§ **Selected extract**
────────────────────
Classical condition is a familiar topic to me, having scratched its surface in 7th grade biology. Unfortunately, I longer have the book to recall what was covered. Still, I can remember that we did not discuss the subject in as much detail as in AP Psychology now. All I learned, as far as I can remember, was that organisms from the Animalia Kingdom could learn to respond to a new stimulus as they would do to an old one. I learned from TV that spiders can eventually learn, i.e. after eight trials, to ignore scientists’ tapping on their webs, which had a specific pattern. I thus tend to believe other animals take time to learn as well.
I have been able to come up with a mathematical analogy of classical conditioning. However, for convenience, I shall state it here verbally. Let A lead to B. Thus, if A is congruent to C, then C leads to B. In this analogy, A and B are the unconditioned stimulus and response, respectively and C is the conditioned stimulus. When paired with C, however, B becomes the conditioned response. Being mathematically inclined, I find this simple analogy very helpful.
────────────────────
Text extractions by page:
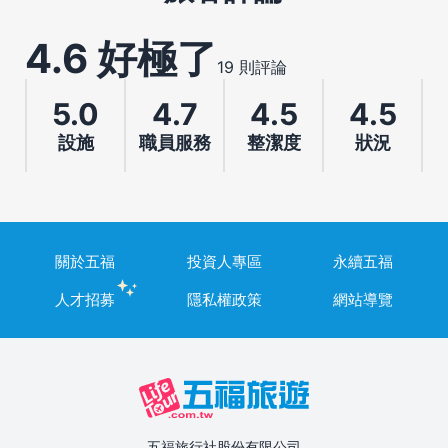
4.6 好極了
19 則評論
5.0
4.7
4.5
4.5
設施
職員服務
整潔度
狀況
關於五福
投資人專區
永續五福
人才招募
隱私權政策
網站導覽
五福旅行社股份有限公司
────────────────────
§ **About this task**
Can you echo back the full reflection on classical conditioning, word for word? These entries have no connection to the reflection on classical conditioning.

§ **The answer**
Classical condition is a familiar topic to me, having scratched its surface in 7th grade biology. Unfortunately, I longer have the book to recall what was covered. Still, I can remember that we did not discuss the subject in as much detail as in AP Psychology now. All I learned, as far as I can remember, was that organisms from the Animalia Kingdom could learn to respond to a new stimulus as they would do to an old one. I learned from TV that spiders can eventually learn, i.e. after eight trials, to ignore scientists’ tapping on their webs, which had a specific pattern. I thus tend to believe other animals take time to learn as well.
I have been able to come up with a mathematical analogy of classical conditioning. However, for convenience, I shall state it here verbally. Let A lead to B. Thus, if A is congruent to C, then C leads to B. In this analogy, A and B are the unconditioned stimulus and response, respectively and C is the conditioned stimulus. When paired with C, however, B becomes the conditioned response. Being mathematically inclined, I find this simple analogy very helpful.